### Requirements
1) Rewrite the review from "By Chris Beveridge" through "The Review!", changing "Gantz" to "Orb" each time it appears.
2) Add what comes next in the anime review, beginning right after its last sentence.

By Chris Beveridge     October 05, 2005
Release Date: October 11, 2005


Gantz Vol. #08
© ADV Films


What They Say
This time, they thought they were ready for anything the Gantz could throw at them. They were wrong. The third horrifying game rips into the resurrectees, decimating their ranks as wave after wave of deadly opponents exact their bloody toll. No one is spared, no one is safe, and for any of the players to survive, one of their number will have to make the ultimate sacrifice. And even then, it may all be for nothing.

The Review!
The violence continues to roll right along here though the sex is cut down considerably as the group deals with big tough statues.

Audio:
For our primary viewing session, we listened to this show in its original language of Japanese. The Japanese track has a pretty decent stereo mix to it which is mostly really active during the action sequences. There is some good directionality to various dialogue scenes when there are a lot of people in a given area and it shifts nicely with some of the ambient sound effects. The music makes the most use of the stereo channels though and uses it well. Dialogue is clean and clear throughout and we had no problems with dropouts or distortions during regular playback.

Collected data

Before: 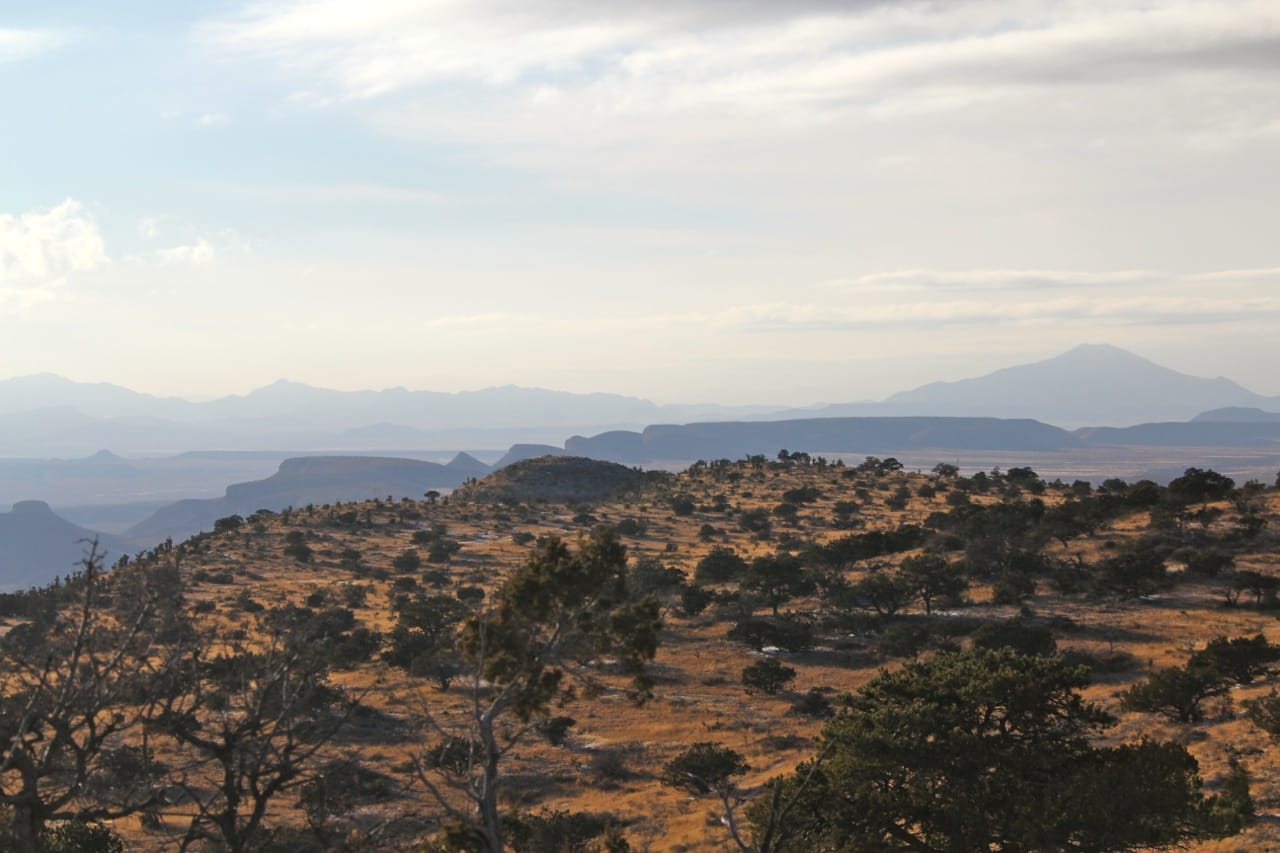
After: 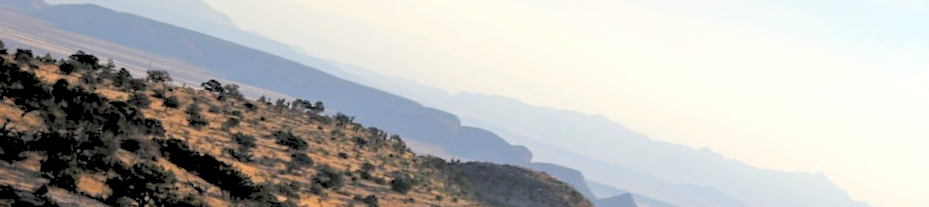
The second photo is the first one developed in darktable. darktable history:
base curve: curves: ch0 [(0, 0) (0.303, 0.277) (1, 1)]
crop and rotate: angle 16.12°, top 30.835%, bottom 35.653%
exposure: exposure 0.207 EV, compensate highlight preservation false
rgb levels: levels [[0.027, 0.429, 0.996], [0, 0.5, 1], [0, 0.5, 1]]
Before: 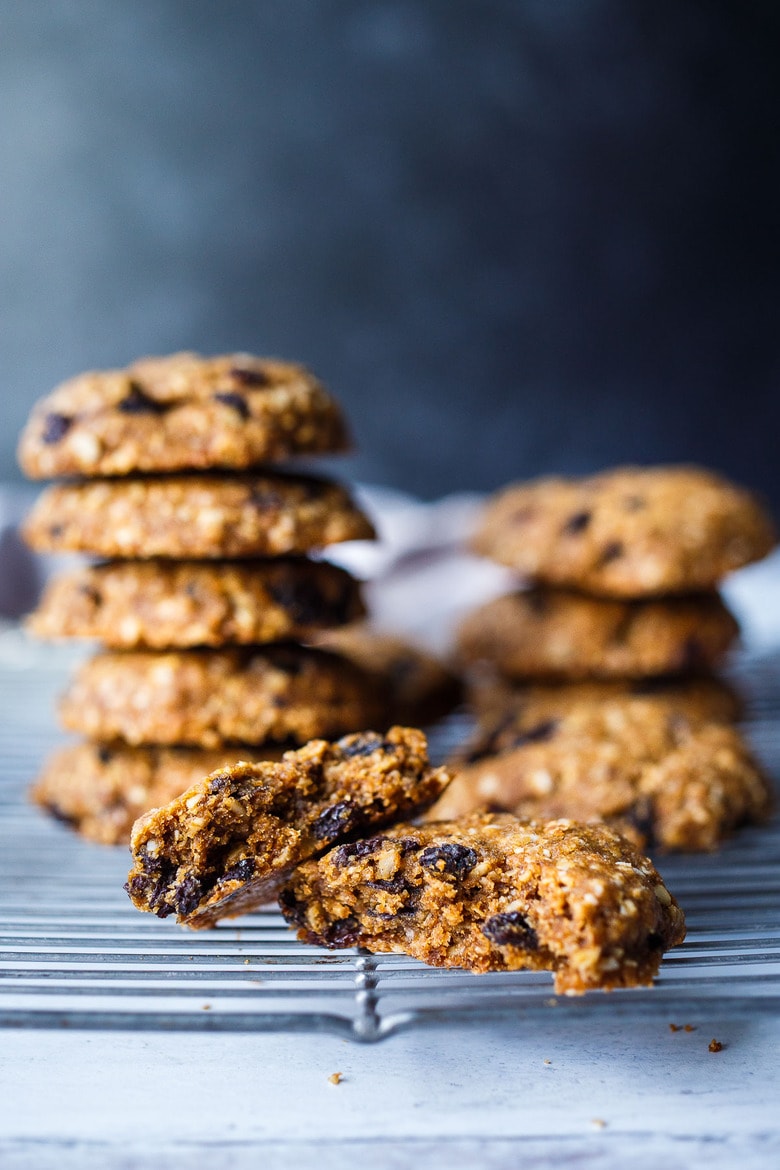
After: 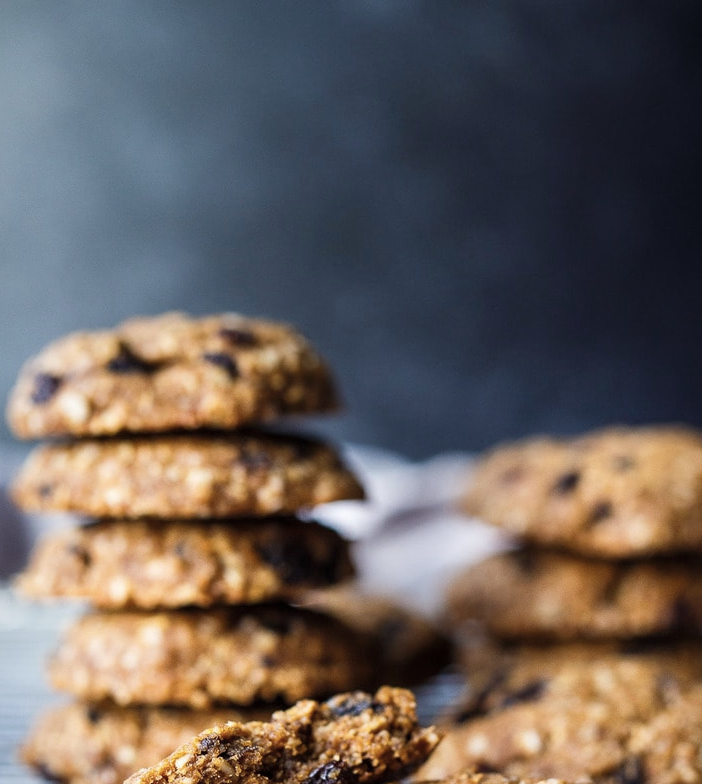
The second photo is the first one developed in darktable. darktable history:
color correction: saturation 0.8
crop: left 1.509%, top 3.452%, right 7.696%, bottom 28.452%
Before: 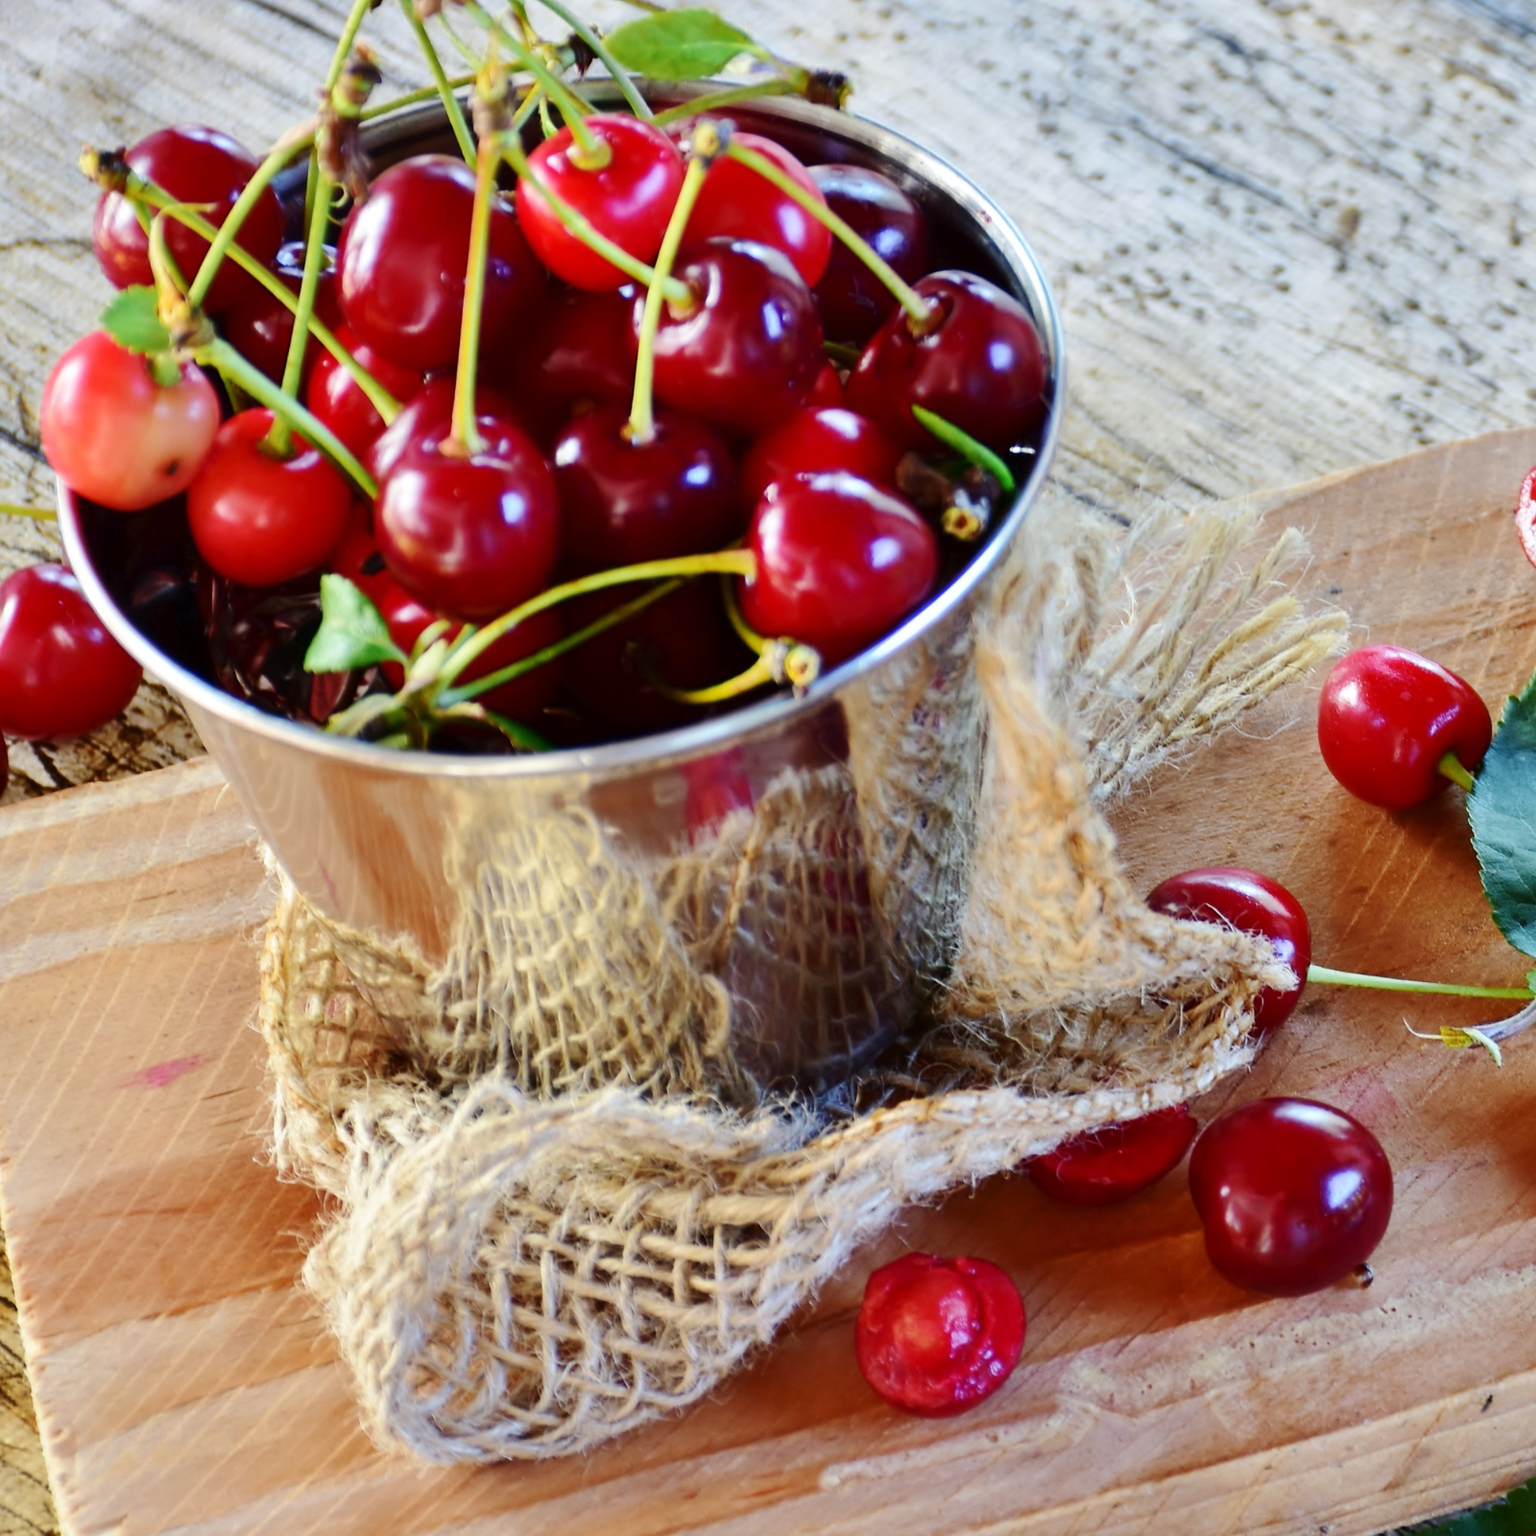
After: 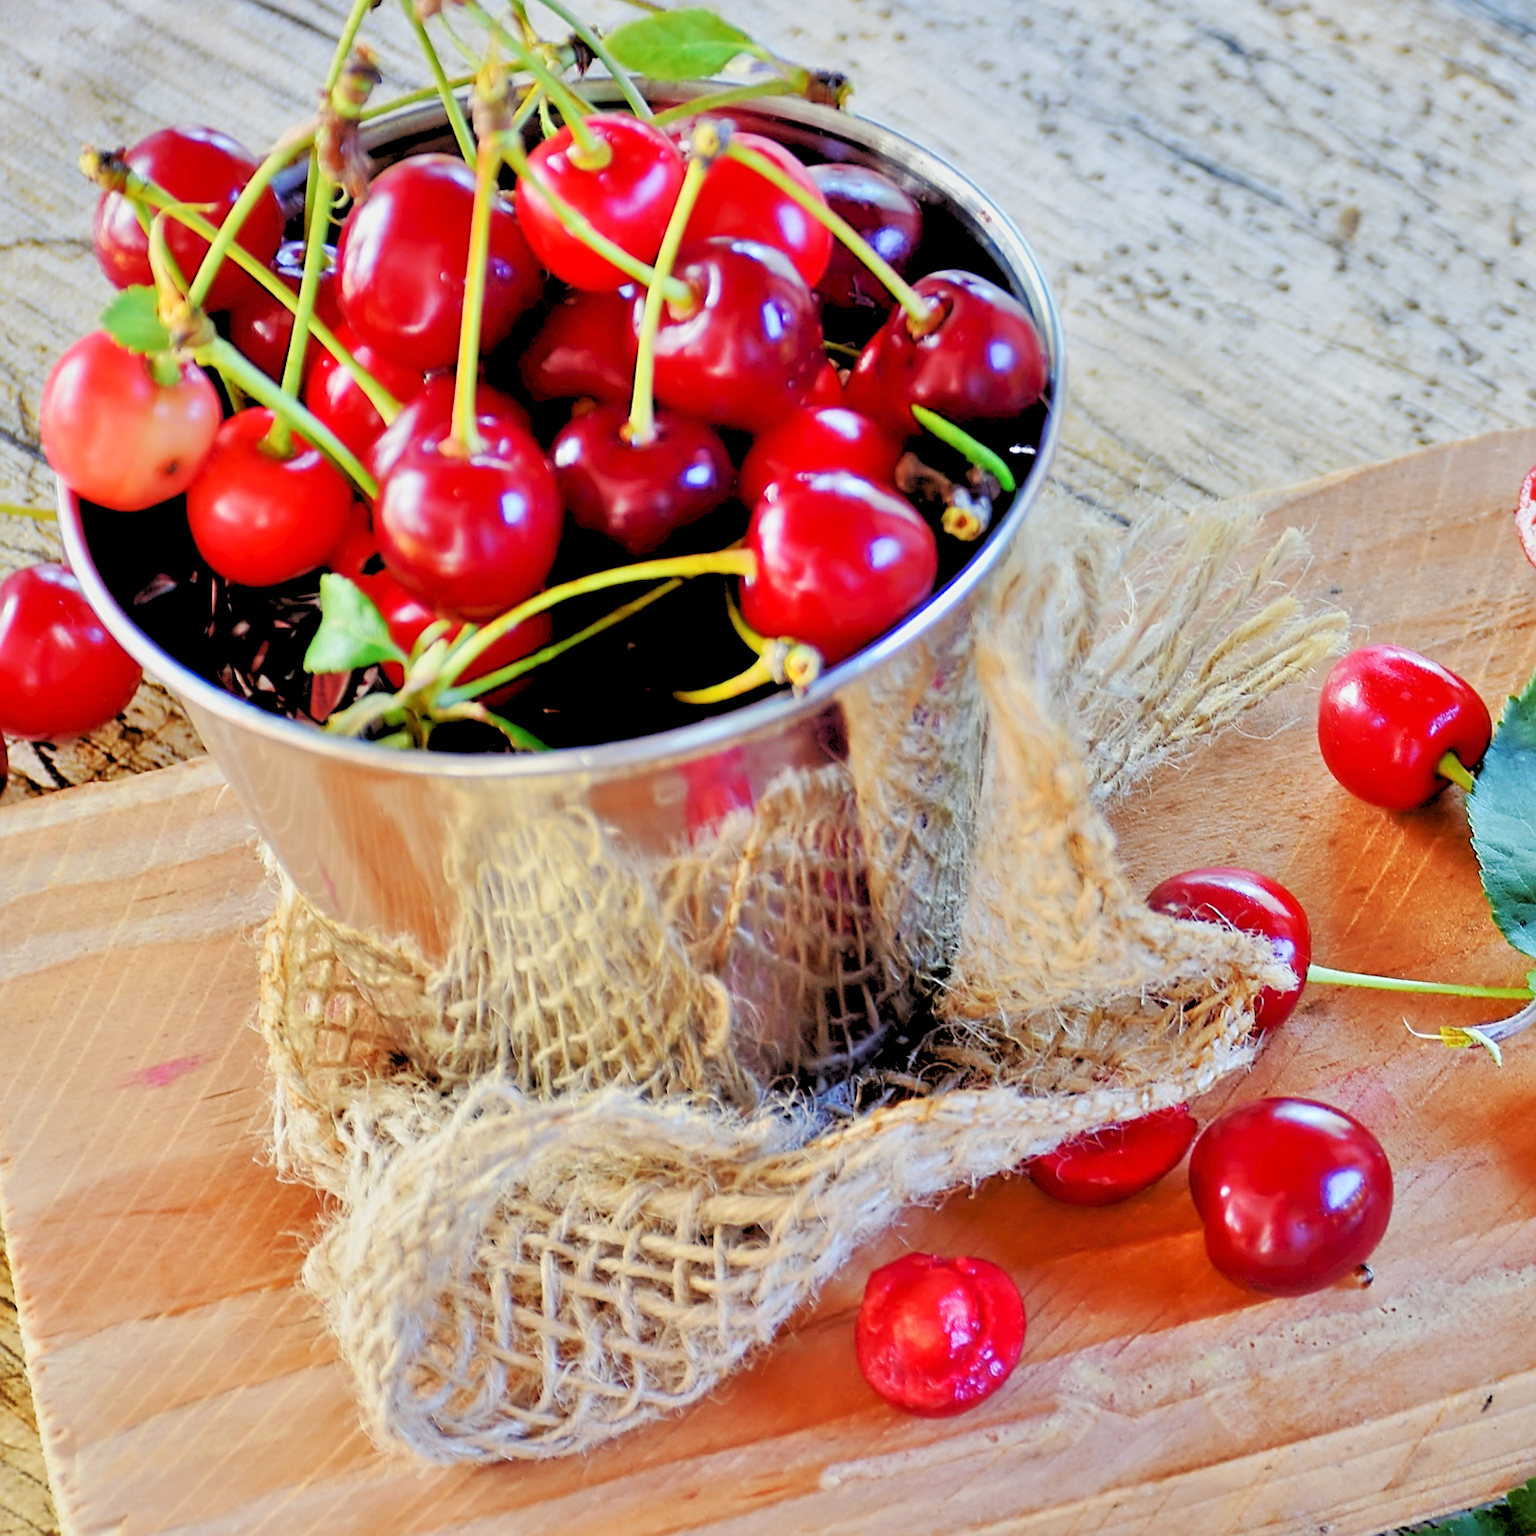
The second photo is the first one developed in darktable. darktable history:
rgb levels: preserve colors sum RGB, levels [[0.038, 0.433, 0.934], [0, 0.5, 1], [0, 0.5, 1]]
sharpen: on, module defaults
tone equalizer: -7 EV 0.15 EV, -6 EV 0.6 EV, -5 EV 1.15 EV, -4 EV 1.33 EV, -3 EV 1.15 EV, -2 EV 0.6 EV, -1 EV 0.15 EV, mask exposure compensation -0.5 EV
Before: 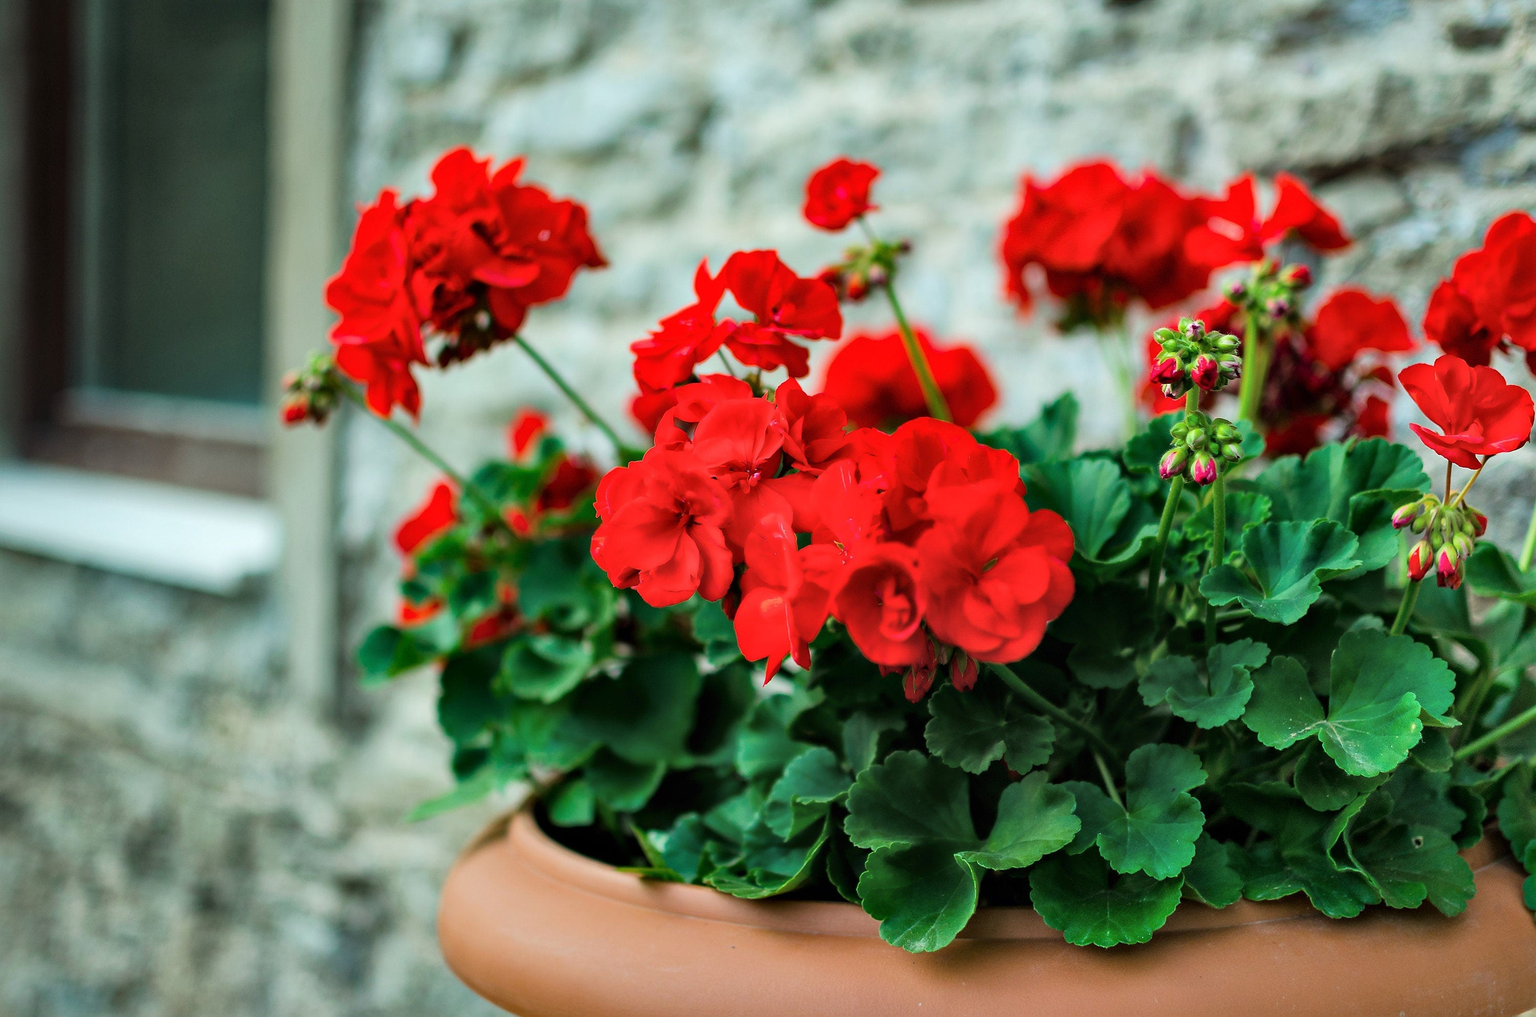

### Answers to the problems
1)
By Chris Beveridge     October 05, 2005
Release Date: October 11, 2005


Orb Vol. #08
© ADV Films


What They Say
This time, they thought they were ready for anything the Orb could throw at them. They were wrong. The third horrifying game rips into the resurrectees, decimating their ranks as wave after wave of deadly opponents exact their bloody toll. No one is spared, no one is safe, and for any of the players to survive, one of their number will have to make the ultimate sacrifice. And even then, it may all be for nothing.

The Review!

2)
Video:
Originally airing in 2004, the transfer for this series is presented in its original aspect ratio of 1.78:1 and is enhanced for anamorphic playback. The transfer is also of the uncut version of the show that wasn't fully aired in Japan but used for home video. The shows design is similar to a number of recent Gonzo shows where it has a lot of bright bold colors and has a very digital feel across the board, from the layered look of the characters on top of the backgrounds to the camera movements. The transfer is essentially free of problems and looks really good though there is some noticeable color gradient issues but that's just inherent in how this is animated.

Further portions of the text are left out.